Right now there’s a lot of posturing between teams and free agents (and their agents who are looking for their commission). The Royals are in the market for starting pitching, ideally strong starting pitching. In a vacuum, that’d be enough but the Royals aren’t the only team looking for help.
That presents a problem, as there are only so many pitchers capable of producing the kind if impact the Royals (and, yes, those other teams) would hope for. Supply and demand. The supply is low, the demand is high. That being the case, as more teams poke around, the price starts to go up (or at least the asking price). For the Royals, that’s not what they want to hear. We all know that their reputation precedes them – the largest free agent contract they’ve handed out was to Gil Meche before the 2007 season for $55 million and five years.
And reports say that he’s looking for a six year deal. For a former Cy Young Award winner with no hint of an injury history and only 29 years old, that’s a great deal to look for. The Royals (and any other team) would be lucky to have him.
This is the part where you’d hear the record scratch.
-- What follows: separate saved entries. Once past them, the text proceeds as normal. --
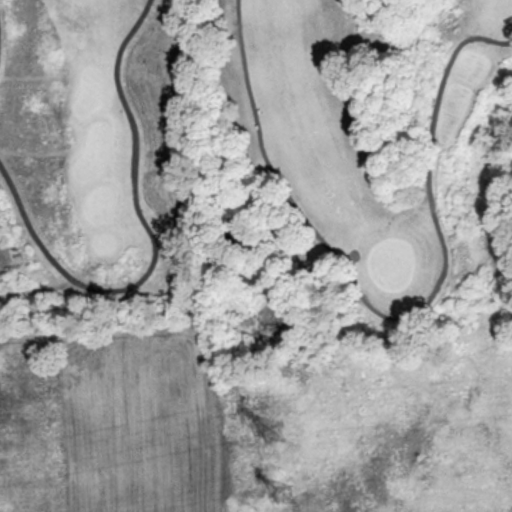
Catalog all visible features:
park: (257, 167)
road: (153, 242)
road: (390, 315)
power tower: (274, 431)
power tower: (283, 494)
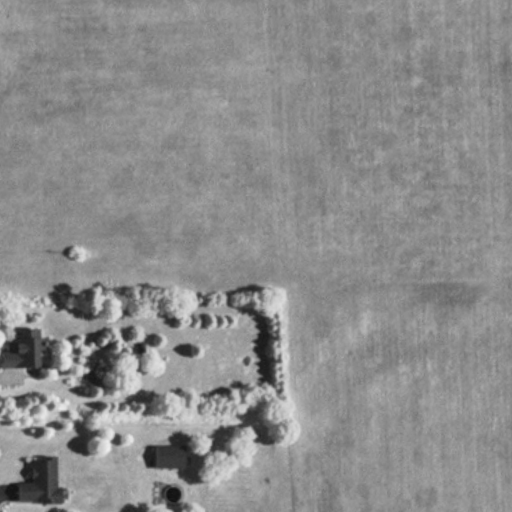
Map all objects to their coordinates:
building: (22, 347)
road: (9, 379)
building: (168, 455)
building: (39, 481)
road: (1, 494)
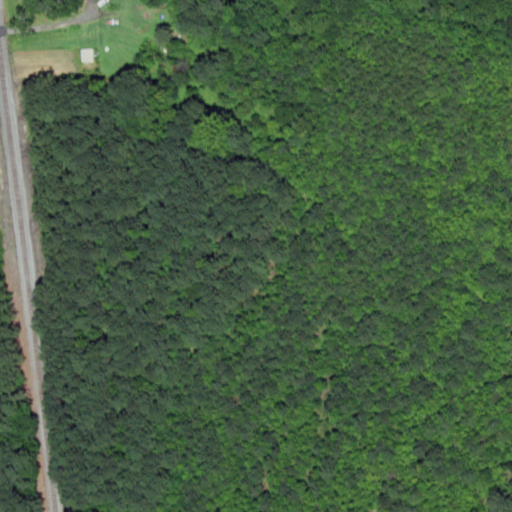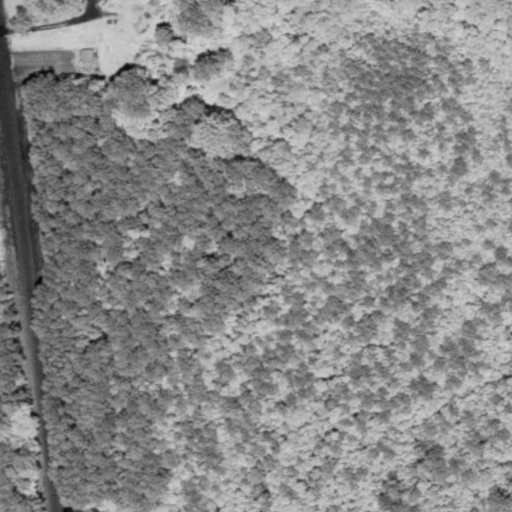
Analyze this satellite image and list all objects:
road: (48, 25)
railway: (29, 271)
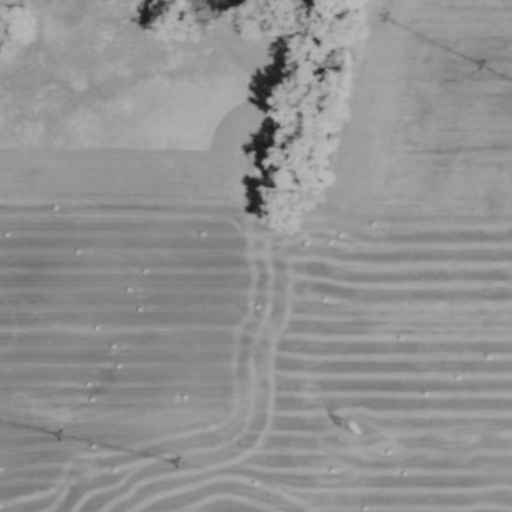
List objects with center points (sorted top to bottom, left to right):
power tower: (348, 427)
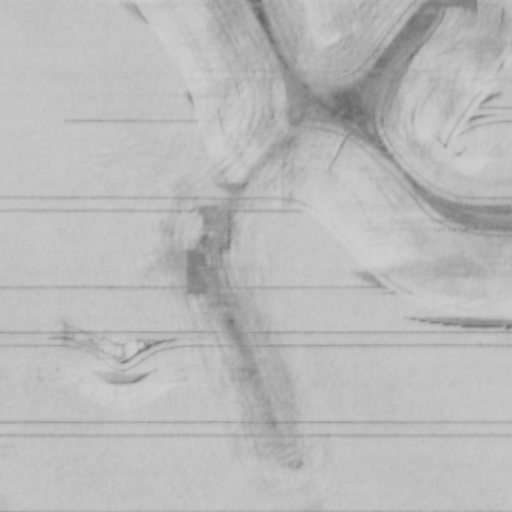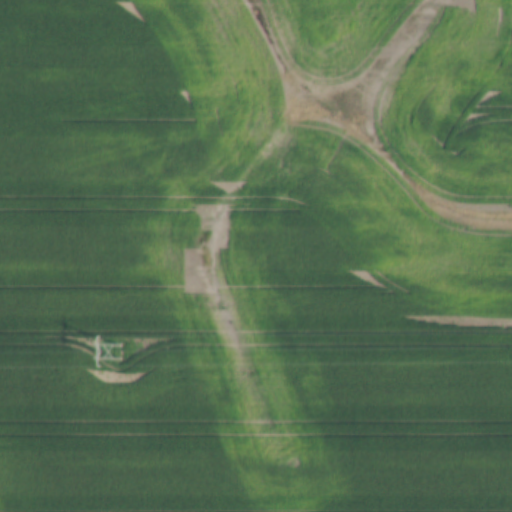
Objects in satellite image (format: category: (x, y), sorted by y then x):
power tower: (118, 354)
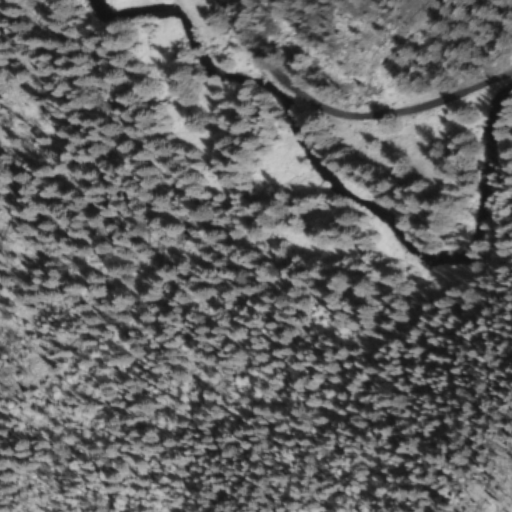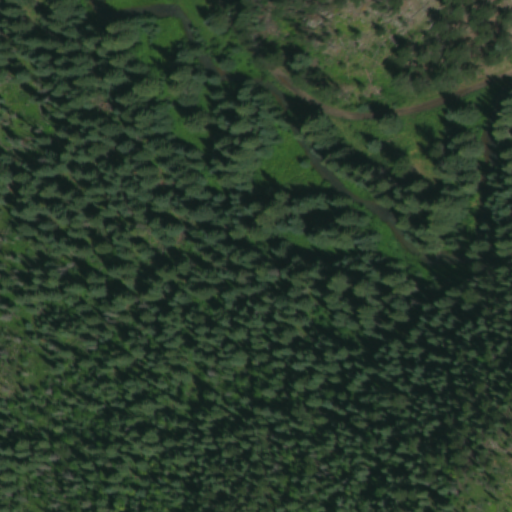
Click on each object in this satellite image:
road: (342, 111)
river: (329, 186)
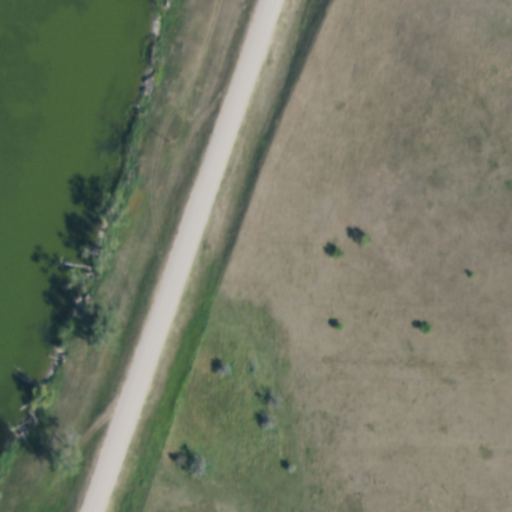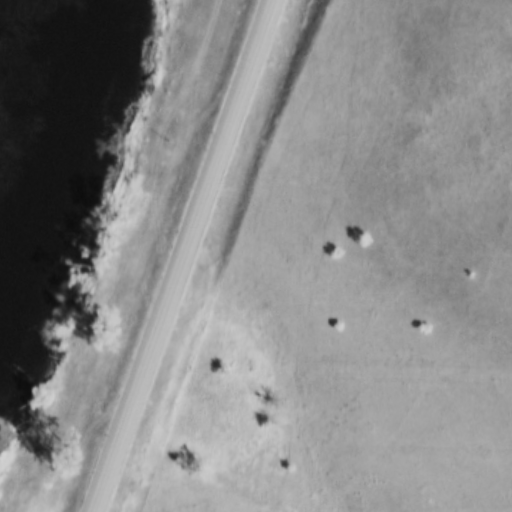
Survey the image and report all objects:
road: (182, 256)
That six year deal? Greinke wants it to value $150 million.
It was a long shot that Greinke would return to Kansas City anyway. Almost immediately after the Royals traded him to Milwaukee, fans noticed that he would be a free agent after 2012 and let the possibility trickle into their minds. What a great deal it would be to pick up Alcides Escobar, Jake Odorizzi and Lorenzo Cain (and the recently traded Jeremy Jeffress) for Greinke, then turn around and re-sign the player they traded away. The best of both worlds!
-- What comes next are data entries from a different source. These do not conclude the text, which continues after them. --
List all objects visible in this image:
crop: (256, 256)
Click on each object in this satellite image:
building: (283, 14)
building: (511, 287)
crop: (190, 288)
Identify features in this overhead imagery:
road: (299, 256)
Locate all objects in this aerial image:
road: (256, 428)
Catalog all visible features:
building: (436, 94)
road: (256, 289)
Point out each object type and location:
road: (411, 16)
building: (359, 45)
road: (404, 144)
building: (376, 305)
If the Royals had been more successful in 2012, perhaps Greinke would be more inclined to return. The reason he asked to be traded in the first place was because the team wasn’t improving quickly enough, but success could rekindle that love for Kansas City that caused him to keep his place on the Plaza (of course, he could just be a budding real estate mogul).
At that price? Greinke will not be a Royal.
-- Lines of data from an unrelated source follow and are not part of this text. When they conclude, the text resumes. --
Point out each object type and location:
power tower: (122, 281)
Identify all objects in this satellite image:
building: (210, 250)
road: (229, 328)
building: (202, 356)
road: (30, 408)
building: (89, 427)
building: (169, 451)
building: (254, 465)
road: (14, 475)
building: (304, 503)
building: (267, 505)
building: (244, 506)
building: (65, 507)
But Anibal Sanchez. He could be a target. There was injury concern, then some worry that he wouldn’t adjust going from the National League to the American League. A strong run through the latter part of the regular season with Detroit and solid work in the playoffs put him in the spotlight and allayed those fears.
And it drove his pricetag up.
Now, the price seemed at first that it might be modest and achievable for the Royals and really any other team. But scarcity and the shared interest changed that. A $15 million annual salary is all but certain at this point, and Sanchez also wants a long-term commitment. Six years for $90 million.
But there’s a catch. As Jon Heyman reported, that demand may increase to seven years and $100 million for some teams. So maybe he’s willing to play for the Royals, but he may charge a premium. Part of what got the Meche deal done was giving him a fifth year when other teams were only willing to go four. Extra years mean extra money, and it’s also extra risk for the signing team. Sanchez, though, will get paid.
Will that be by the Royals?
I hope so for my sake as a fan. Sanchez is the best free agent who’s remotely attainable for the Royals. But the odds he’ll sign with Kansas City get lower every day as his value continues to rise. I’d love for the Royals to start spending, but until they do, I have to be skeptical that they will cough up the money. Part of that is their own doing and their own approach, but it’s also the market playing out naturally. Both are big obstacles if the Royals are to make a splash in free agency this winter.